▸ WHAT THIS TASK INVOLVES
Reproduce each of the following lines verbatim, in the order given.

▸ INFORMATION GIVEN
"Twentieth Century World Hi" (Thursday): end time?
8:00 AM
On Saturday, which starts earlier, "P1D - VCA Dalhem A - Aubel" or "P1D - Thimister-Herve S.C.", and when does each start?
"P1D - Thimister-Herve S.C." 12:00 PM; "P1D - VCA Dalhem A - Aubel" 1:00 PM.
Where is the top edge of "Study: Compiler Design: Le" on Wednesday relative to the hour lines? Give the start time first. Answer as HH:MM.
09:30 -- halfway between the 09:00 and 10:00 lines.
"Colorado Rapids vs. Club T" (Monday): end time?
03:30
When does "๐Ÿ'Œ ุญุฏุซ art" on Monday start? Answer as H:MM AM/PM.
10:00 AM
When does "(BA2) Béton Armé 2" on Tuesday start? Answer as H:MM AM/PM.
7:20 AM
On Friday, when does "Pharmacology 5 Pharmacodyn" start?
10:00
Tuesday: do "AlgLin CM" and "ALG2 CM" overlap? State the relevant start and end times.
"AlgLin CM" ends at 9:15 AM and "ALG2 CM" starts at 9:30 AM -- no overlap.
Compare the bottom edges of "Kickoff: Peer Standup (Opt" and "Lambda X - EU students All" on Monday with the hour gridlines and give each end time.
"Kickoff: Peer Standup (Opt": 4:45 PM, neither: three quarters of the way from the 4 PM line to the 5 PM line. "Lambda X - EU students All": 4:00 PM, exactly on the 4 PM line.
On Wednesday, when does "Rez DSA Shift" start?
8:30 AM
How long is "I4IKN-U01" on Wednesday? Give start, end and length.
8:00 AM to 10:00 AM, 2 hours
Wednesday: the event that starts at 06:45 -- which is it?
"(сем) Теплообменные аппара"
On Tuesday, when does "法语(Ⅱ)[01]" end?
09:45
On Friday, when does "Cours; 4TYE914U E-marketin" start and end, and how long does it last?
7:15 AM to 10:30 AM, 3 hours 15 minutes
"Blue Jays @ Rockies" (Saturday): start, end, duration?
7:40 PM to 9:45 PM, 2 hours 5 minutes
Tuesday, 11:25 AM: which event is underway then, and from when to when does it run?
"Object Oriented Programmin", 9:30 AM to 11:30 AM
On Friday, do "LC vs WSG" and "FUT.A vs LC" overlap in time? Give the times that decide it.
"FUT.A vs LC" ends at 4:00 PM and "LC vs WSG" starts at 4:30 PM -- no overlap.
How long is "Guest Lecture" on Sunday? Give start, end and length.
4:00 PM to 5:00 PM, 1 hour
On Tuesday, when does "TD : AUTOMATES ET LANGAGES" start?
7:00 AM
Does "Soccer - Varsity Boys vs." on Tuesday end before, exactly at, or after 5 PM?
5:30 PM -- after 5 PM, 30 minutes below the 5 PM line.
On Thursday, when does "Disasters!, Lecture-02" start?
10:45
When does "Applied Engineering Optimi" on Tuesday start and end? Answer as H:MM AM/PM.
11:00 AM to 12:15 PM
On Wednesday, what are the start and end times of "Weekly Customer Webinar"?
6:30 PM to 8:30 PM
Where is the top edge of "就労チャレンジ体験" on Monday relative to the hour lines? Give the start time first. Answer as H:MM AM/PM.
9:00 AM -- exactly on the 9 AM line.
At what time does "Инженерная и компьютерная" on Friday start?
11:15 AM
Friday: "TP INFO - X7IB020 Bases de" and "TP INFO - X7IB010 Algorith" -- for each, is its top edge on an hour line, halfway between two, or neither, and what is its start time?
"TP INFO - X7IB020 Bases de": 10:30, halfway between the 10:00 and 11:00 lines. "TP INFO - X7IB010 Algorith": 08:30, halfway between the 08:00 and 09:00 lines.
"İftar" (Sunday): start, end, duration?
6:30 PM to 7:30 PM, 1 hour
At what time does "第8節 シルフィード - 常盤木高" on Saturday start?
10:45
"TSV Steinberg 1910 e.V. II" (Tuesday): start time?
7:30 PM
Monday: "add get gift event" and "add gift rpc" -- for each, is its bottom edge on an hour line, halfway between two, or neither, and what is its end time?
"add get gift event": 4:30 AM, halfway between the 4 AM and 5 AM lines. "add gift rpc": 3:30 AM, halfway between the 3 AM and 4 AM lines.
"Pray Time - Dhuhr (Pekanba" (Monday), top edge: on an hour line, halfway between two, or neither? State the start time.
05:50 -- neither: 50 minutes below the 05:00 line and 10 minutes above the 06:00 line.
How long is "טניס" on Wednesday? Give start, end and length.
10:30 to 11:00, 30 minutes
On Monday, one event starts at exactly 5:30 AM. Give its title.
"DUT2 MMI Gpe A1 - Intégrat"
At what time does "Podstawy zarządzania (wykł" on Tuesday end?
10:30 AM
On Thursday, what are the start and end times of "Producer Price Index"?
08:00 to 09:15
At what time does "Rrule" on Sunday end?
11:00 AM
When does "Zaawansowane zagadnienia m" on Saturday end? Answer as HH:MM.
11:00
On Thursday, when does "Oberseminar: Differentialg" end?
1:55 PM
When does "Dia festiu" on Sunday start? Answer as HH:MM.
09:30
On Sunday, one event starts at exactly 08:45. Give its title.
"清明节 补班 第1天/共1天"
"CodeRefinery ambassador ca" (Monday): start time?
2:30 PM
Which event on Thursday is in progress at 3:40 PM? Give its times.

▸ TASK ANSWER
"Twentieth Century World Hi" (Thursday): end time?
8:00 AM
On Saturday, which starts earlier, "P1D - VCA Dalhem A - Aubel" or "P1D - Thimister-Herve S.C.", and when does each start?
"P1D - Thimister-Herve S.C." 12:00 PM; "P1D - VCA Dalhem A - Aubel" 1:00 PM.
Where is the top edge of "Study: Compiler Design: Le" on Wednesday relative to the hour lines? Give the start time first. Answer as HH:MM.
09:30 -- halfway between the 09:00 and 10:00 lines.
"Colorado Rapids vs. Club T" (Monday): end time?
03:30
When does "๐Ÿ'Œ ุญุฏุซ art" on Monday start? Answer as H:MM AM/PM.
10:00 AM
When does "(BA2) Béton Armé 2" on Tuesday start? Answer as H:MM AM/PM.
7:20 AM
On Friday, when does "Pharmacology 5 Pharmacodyn" start?
10:00
Tuesday: do "AlgLin CM" and "ALG2 CM" overlap? State the relevant start and end times.
"AlgLin CM" ends at 9:15 AM and "ALG2 CM" starts at 9:30 AM -- no overlap.
Compare the bottom edges of "Kickoff: Peer Standup (Opt" and "Lambda X - EU students All" on Monday with the hour gridlines and give each end time.
"Kickoff: Peer Standup (Opt": 4:45 PM, neither: three quarters of the way from the 4 PM line to the 5 PM line. "Lambda X - EU students All": 4:00 PM, exactly on the 4 PM line.
On Wednesday, when does "Rez DSA Shift" start?
8:30 AM
How long is "I4IKN-U01" on Wednesday? Give start, end and length.
8:00 AM to 10:00 AM, 2 hours
Wednesday: the event that starts at 06:45 -- which is it?
"(сем) Теплообменные аппара"
On Tuesday, when does "法语(Ⅱ)[01]" end?
09:45
On Friday, when does "Cours; 4TYE914U E-marketin" start and end, and how long does it last?
7:15 AM to 10:30 AM, 3 hours 15 minutes
"Blue Jays @ Rockies" (Saturday): start, end, duration?
7:40 PM to 9:45 PM, 2 hours 5 minutes
Tuesday, 11:25 AM: which event is underway then, and from when to when does it run?
"Object Oriented Programmin", 9:30 AM to 11:30 AM
On Friday, do "LC vs WSG" and "FUT.A vs LC" overlap in time? Give the times that decide it.
"FUT.A vs LC" ends at 4:00 PM and "LC vs WSG" starts at 4:30 PM -- no overlap.
How long is "Guest Lecture" on Sunday? Give start, end and length.
4:00 PM to 5:00 PM, 1 hour
On Tuesday, when does "TD : AUTOMATES ET LANGAGES" start?
7:00 AM
Does "Soccer - Varsity Boys vs." on Tuesday end before, exactly at, or after 5 PM?
5:30 PM -- after 5 PM, 30 minutes below the 5 PM line.
On Thursday, when does "Disasters!, Lecture-02" start?
10:45
When does "Applied Engineering Optimi" on Tuesday start and end? Answer as H:MM AM/PM.
11:00 AM to 12:15 PM
On Wednesday, what are the start and end times of "Weekly Customer Webinar"?
6:30 PM to 8:30 PM
Where is the top edge of "就労チャレンジ体験" on Monday relative to the hour lines? Give the start time first. Answer as H:MM AM/PM.
9:00 AM -- exactly on the 9 AM line.
At what time does "Инженерная и компьютерная" on Friday start?
11:15 AM
Friday: "TP INFO - X7IB020 Bases de" and "TP INFO - X7IB010 Algorith" -- for each, is its top edge on an hour line, halfway between two, or neither, and what is its start time?
"TP INFO - X7IB020 Bases de": 10:30, halfway between the 10:00 and 11:00 lines. "TP INFO - X7IB010 Algorith": 08:30, halfway between the 08:00 and 09:00 lines.
"İftar" (Sunday): start, end, duration?
6:30 PM to 7:30 PM, 1 hour
At what time does "第8節 シルフィード - 常盤木高" on Saturday start?
10:45
"TSV Steinberg 1910 e.V. II" (Tuesday): start time?
7:30 PM
Monday: "add get gift event" and "add gift rpc" -- for each, is its bottom edge on an hour line, halfway between two, or neither, and what is its end time?
"add get gift event": 4:30 AM, halfway between the 4 AM and 5 AM lines. "add gift rpc": 3:30 AM, halfway between the 3 AM and 4 AM lines.
"Pray Time - Dhuhr (Pekanba" (Monday), top edge: on an hour line, halfway between two, or neither? State the start time.
05:50 -- neither: 50 minutes below the 05:00 line and 10 minutes above the 06:00 line.
How long is "טניס" on Wednesday? Give start, end and length.
10:30 to 11:00, 30 minutes
On Monday, one event starts at exactly 5:30 AM. Give its title.
"DUT2 MMI Gpe A1 - Intégrat"
At what time does "Podstawy zarządzania (wykł" on Tuesday end?
10:30 AM
On Thursday, what are the start and end times of "Producer Price Index"?
08:00 to 09:15
At what time does "Rrule" on Sunday end?
11:00 AM
When does "Zaawansowane zagadnienia m" on Saturday end? Answer as HH:MM.
11:00
On Thursday, when does "Oberseminar: Differentialg" end?
1:55 PM
When does "Dia festiu" on Sunday start? Answer as HH:MM.
09:30
On Sunday, one event starts at exactly 08:45. Give its title.
"清明节 补班 第1天/共1天"
"CodeRefinery ambassador ca" (Monday): start time?
2:30 PM
Which event on Thursday is in progress at 3:40 PM? Give its times.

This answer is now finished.